Ask Google Guru:

sábado, 30 de abril de 2011

SENHORA



Como o oceano imenso
abraça as terras todas de uma só vez
e embala o mundo no berço ritmado de suas marés
assim eu, pequeno perante a tua lenda, sou acolhido
por esta presença firme e doce resumida num abraço de mulher.

Num instante que poderia se prolongar pela eternidade
sinto todos os meus átomos desejando experimentar o teu corpo:
sou uma criança excitada por trovões que ressoam nos confins da noite
e sob o açoite das impreteríveis vontades que me assombram eu me deixo acolher
pela tua presença firme e doce resumida num abraço de mulher.

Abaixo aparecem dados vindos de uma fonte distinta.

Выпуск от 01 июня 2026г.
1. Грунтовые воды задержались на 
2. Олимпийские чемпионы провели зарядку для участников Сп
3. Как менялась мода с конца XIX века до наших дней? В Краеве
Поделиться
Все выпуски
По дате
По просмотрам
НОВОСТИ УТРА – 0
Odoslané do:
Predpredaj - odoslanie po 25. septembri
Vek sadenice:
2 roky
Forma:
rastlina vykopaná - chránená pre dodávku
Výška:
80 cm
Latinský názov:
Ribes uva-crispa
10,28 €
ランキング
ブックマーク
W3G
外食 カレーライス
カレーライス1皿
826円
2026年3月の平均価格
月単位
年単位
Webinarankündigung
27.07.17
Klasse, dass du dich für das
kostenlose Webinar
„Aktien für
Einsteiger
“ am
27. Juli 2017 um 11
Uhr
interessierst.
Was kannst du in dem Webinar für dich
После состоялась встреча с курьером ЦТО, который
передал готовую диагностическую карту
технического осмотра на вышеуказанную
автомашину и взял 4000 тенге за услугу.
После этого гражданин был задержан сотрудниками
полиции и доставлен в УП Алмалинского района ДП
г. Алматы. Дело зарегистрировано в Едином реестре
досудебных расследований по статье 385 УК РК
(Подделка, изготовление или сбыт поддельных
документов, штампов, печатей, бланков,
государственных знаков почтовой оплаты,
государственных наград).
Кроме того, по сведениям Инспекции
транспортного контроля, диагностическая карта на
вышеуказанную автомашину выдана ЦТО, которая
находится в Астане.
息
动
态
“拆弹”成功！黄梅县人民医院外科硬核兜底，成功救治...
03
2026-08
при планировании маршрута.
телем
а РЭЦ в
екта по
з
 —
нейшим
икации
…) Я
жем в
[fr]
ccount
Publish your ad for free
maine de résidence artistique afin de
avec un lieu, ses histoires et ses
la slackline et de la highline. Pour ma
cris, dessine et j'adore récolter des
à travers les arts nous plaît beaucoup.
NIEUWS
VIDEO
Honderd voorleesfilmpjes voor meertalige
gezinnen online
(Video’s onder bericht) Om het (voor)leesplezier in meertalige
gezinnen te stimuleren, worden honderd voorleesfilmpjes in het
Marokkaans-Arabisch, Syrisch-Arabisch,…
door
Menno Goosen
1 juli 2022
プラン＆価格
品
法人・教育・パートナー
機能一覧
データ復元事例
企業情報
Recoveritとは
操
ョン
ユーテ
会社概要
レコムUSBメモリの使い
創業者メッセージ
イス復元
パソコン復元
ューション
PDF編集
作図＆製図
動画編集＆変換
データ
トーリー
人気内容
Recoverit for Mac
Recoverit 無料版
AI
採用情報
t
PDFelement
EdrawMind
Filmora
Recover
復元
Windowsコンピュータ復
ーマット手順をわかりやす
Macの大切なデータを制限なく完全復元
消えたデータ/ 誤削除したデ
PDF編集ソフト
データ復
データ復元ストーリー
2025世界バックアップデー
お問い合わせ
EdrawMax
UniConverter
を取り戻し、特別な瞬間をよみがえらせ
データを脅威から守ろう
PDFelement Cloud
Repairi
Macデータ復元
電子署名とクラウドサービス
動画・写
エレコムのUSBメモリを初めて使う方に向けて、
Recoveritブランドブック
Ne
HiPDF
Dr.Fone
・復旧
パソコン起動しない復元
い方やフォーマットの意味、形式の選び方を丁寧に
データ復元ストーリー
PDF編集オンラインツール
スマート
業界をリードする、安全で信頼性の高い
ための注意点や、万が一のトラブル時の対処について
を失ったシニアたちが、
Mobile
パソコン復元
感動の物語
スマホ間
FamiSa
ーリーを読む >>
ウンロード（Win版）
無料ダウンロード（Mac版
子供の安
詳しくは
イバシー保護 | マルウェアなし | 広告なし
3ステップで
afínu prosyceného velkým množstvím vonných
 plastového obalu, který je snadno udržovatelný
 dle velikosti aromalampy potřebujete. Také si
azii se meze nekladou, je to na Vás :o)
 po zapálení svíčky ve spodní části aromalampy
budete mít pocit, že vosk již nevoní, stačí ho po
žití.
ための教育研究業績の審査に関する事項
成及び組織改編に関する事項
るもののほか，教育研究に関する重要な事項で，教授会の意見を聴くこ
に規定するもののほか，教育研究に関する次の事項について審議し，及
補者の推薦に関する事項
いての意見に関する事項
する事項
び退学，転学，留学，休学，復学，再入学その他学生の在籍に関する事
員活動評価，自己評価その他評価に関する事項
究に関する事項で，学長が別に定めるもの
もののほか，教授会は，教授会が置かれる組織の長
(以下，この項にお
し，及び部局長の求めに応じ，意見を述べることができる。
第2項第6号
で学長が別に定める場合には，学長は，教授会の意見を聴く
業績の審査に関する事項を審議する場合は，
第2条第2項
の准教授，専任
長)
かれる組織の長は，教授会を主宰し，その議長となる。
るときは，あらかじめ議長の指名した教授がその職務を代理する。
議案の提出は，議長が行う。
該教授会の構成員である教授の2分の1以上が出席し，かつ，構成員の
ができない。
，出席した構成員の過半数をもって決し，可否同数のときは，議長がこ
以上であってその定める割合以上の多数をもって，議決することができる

Mas num lampejo a realidade nos afeta
e teu olhar repreende o poeta dizendo "sim"
enquanto teu corpo aceita o homem dizendo "não"
separando-nos devagar, deixando-me flutuar para longe
da tua presença firme e doce resumida num abraço de mulher.

sexta-feira, 22 de abril de 2011

NOTAS PARTICULARES




Notas particulares de quem sou agora para aquele que serei no minuto seguinte:


- Alegria, mas contida.

- Confiança, mas prudente.

- Amizade, mas à uma distância segura.

- Paciência, sobretudo consigo mesmo.

- Gentileza, mesmo com os que não merecem.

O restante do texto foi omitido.